Given these and other recent milestones, Peng says it’s realistic to think that at least one BCI system could gain approval in China by 2027.
Minmin Luo, director of the Chinese Institute for Brain Research (CIBR) in Beijing, agrees that the country is well on its way to meeting the goals set out by the new policy document. “It is basically an engineering project, with not so ambitious goals. Already, there are so many people working on it,” he says.
Luo is the chief scientist at NeuCyber NeuroTech, a spinoff of CBIR, which has developed a coin-sized brain chip called Beinao-1 and so far implanted it in five people. “We have observed excellent safety and stability in our clinical assessments,” he says.
The recipients, who are paralyzed, are now able to move a computer cursor and navigate to smartphone apps, Luo says. The team plans to implant a sixth patient by the end of August.
“We believe there is a significant unmet need for assistive BCI technology in China,” he says. He estimates that at least 1 to 2 million patients in the country could benefit from BCIs for assistive and rehabilitative purposes.

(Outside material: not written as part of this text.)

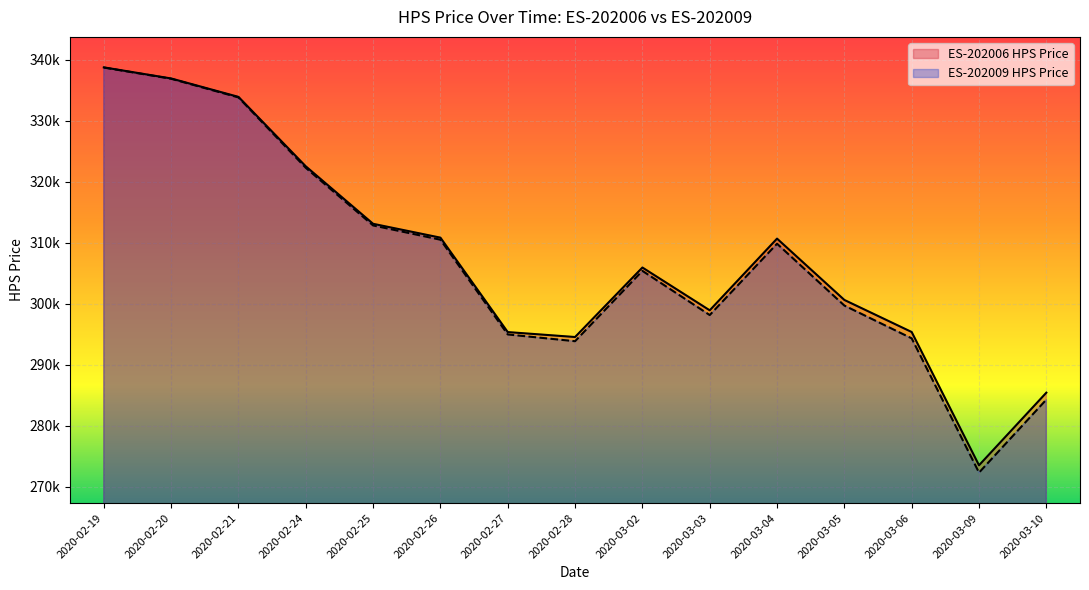

Reading right to left, extract all data points from this chart.

2020-03-10=285430	2020-03-09=273520	2020-03-06=295380	2020-03-05=300640	2020-03-04=310700	2020-03-03=298940	2020-03-02=305960	2020-02-28=294560	2020-02-27=295370	2020-02-26=310860	2020-02-25=313130	2020-02-24=322560	2020-02-21=333950	2020-02-20=336970	2020-02-19=338790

Beyond those uses, the policy document lays out other medical applications. It says BCIs could be used to monitor and analyze brain activity in real time to potentially prevent or reduce the risk of certain brain diseases. It also endorses consumer applications, such as monitoring driver alertness. The document says a wearable BCI could provide timely alerts for drowsiness, lack of attention, and slow reaction times, helping to reduce the probability of traffic accidents.
“I think noninvasive BCI products will get a huge market boost in China, because China is the biggest consumer electronics manufacturing country,” Peng says.
A few US companies, including Emotiv and Neurable, have started selling consumer wearables that use electroencephalography, or EEG, to capture brain waves through the scalp. But the devices are still expensive and have yet to take off more broadly.
China’s policy document, meanwhile, is promoting the mass production of non-implantable devices in various forms—forehead-mounted, head-mounted, ear-mounted, ear buds, and helmets, glasses, and headphones. It also proposes piloting BCIs in certain industries for safety management, such as hazardous materials handling, nuclear energy, mining, and electricity. The document suggests that BCIs could provide early warnings for workplace events such as low oxygen levels, poisoning, and fainting.
While the new policy guidance sets up a China-US rivalry in the BCI space, Peng sees room for cross-country collaboration among entrepreneurs. “We can cooperate as a society to build something for the patients, because they are desperate for this technology to have a better life,” he says. “We don’t want to be involved in any geopolitical issues. We just want to build something useful for patients.”